# Brano proposto:
- - - -

Un nuovo ecografo per la Senologia Diagnostica all’ospedale di Treviglio-Caravaggio
Lo strumento, donato da Fondazione Same, è già in servizio per potenziare screening e diagnosi del tumore al seno, consentendo di individuare lesioni più piccole e ridurre falsi positivi
Treviglio. Un nuovo ecografo per l’ospedale di Treviglio-Caravaggio. È quello donato da Fondazione Same e già entrato in servizio per potenziare le attività di screening e diagnostica per il tumore della mammella. Nel corso di un incontro istituzionale sono stati presentati i dati aggiornati: una donna su sette svilupperà la patologia nella vita, con oltre il 75% dei casi che colpisce donne sopra i 50 anni. I tumori della mammella rappresentano circa il 30% di tutti i tumori femminili, con numeri in costante aumento: dai 20mila casi del 1980 si è passati a quasi 56mila nel 2023.

- - - -

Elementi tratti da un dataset

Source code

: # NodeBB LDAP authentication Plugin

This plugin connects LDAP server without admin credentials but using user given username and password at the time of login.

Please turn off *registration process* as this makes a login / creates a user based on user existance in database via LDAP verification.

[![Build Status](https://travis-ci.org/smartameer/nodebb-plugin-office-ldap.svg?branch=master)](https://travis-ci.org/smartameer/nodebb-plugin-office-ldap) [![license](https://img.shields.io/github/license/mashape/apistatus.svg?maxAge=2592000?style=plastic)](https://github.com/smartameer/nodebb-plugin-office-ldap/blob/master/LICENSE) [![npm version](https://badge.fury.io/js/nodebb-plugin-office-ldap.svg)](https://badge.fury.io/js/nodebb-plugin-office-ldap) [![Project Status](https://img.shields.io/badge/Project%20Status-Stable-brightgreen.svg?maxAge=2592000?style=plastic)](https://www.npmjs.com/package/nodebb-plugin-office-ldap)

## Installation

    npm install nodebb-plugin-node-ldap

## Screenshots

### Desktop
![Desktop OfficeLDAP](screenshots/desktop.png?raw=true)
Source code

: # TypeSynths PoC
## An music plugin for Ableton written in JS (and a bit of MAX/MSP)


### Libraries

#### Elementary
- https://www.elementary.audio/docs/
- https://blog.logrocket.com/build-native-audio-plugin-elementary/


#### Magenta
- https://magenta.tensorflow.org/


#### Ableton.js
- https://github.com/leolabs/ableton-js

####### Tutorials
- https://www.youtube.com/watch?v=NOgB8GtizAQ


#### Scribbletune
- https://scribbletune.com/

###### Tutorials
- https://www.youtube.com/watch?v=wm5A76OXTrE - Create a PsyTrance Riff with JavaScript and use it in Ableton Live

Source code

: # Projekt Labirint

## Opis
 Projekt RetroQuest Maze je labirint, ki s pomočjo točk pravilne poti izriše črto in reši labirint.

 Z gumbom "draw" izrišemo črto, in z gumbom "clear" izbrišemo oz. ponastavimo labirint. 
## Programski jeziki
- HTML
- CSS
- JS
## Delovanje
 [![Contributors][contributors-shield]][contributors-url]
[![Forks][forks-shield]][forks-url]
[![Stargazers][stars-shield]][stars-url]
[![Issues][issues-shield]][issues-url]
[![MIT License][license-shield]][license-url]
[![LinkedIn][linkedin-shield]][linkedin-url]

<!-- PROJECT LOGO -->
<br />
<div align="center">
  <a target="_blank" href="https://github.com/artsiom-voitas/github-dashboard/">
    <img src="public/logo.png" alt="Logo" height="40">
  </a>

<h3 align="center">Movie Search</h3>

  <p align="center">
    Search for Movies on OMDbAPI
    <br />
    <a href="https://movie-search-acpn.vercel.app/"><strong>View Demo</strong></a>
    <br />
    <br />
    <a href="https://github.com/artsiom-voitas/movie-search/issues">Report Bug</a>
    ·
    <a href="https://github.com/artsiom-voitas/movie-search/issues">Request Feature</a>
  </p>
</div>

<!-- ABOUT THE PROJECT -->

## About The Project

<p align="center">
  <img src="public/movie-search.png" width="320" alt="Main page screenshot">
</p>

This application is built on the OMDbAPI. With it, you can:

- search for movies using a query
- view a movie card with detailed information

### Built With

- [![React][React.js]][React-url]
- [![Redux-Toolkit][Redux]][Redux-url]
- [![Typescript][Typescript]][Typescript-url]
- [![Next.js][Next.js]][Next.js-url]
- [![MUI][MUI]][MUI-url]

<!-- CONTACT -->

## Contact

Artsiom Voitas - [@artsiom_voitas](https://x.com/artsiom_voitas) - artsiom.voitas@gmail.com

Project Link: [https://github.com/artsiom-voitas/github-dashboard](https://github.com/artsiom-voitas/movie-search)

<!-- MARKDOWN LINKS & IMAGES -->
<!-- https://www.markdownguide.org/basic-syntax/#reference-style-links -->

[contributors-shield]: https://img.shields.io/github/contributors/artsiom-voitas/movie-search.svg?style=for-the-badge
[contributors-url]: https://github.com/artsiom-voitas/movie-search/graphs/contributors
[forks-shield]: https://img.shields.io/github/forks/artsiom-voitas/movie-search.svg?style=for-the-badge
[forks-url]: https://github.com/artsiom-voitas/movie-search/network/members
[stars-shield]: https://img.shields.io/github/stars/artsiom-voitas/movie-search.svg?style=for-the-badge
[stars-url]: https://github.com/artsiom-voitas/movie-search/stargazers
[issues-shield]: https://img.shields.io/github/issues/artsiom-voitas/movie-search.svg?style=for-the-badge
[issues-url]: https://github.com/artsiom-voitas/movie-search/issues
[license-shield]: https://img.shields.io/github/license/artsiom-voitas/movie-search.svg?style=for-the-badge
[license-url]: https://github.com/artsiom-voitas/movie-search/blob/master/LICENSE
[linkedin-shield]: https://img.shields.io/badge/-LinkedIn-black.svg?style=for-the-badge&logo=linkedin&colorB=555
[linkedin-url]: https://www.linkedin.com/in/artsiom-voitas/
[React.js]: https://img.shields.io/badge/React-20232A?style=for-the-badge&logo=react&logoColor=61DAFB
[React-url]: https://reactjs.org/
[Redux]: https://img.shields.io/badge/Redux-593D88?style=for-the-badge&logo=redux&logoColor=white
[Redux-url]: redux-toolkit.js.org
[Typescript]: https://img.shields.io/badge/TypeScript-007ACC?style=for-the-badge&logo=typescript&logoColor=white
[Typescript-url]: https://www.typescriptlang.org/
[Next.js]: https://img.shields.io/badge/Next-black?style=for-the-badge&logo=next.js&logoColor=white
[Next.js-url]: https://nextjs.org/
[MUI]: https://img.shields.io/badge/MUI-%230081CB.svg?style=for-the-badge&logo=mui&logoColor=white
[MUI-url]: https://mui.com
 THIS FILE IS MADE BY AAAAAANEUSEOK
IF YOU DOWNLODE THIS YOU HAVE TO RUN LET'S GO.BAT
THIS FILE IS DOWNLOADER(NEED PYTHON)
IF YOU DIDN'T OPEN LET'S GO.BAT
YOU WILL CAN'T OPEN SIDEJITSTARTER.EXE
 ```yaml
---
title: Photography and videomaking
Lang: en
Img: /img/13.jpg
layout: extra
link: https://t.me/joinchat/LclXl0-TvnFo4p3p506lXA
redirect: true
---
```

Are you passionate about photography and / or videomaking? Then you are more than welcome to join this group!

- - - -

Riprendi l'articolo sul nuovo ecografo dell'ospedale di Treviglio-Caravaggio e proseguilo a partire dall'ultima frase riportata.

All’evento hanno partecipato il Direttore Generale dell’Asst Bergamo OvestGiovanni Palazzo, il Direttore Sanitario Antonio Manfredi, Valerio Pavesi, responsabile della Diagnostica Senologica, Loredana Burgoa, responsabile della Breast Unit, e i rappresentanti del Consiglio di Amministrazione di Fondazione Same, Lodovico Bussolati e Aldo Carozza, oltre a tutti i professionisti coinvolti nella diagnosi e cura dei tumori al seno.
“Diamo il benvenuto ai rappresentanti della Fondazione Same e li ringraziamo per questo importante gesto verso la nostra azienda – ha dichiarato Giovanni Palazzo -. Ci eravamo incontrati nel loro auditorium, dandoci appuntamento non appena l’ecografo da loro donato fosse arrivato per il taglio del nastro ufficiale. In attesa di oggi abbiamo deciso, comunque, di iniziare le attività con la nuova strumentazione e permettere alle nostre cittadine di usufruire, sin da subito, di un nuovo strumento di ultima generazione”.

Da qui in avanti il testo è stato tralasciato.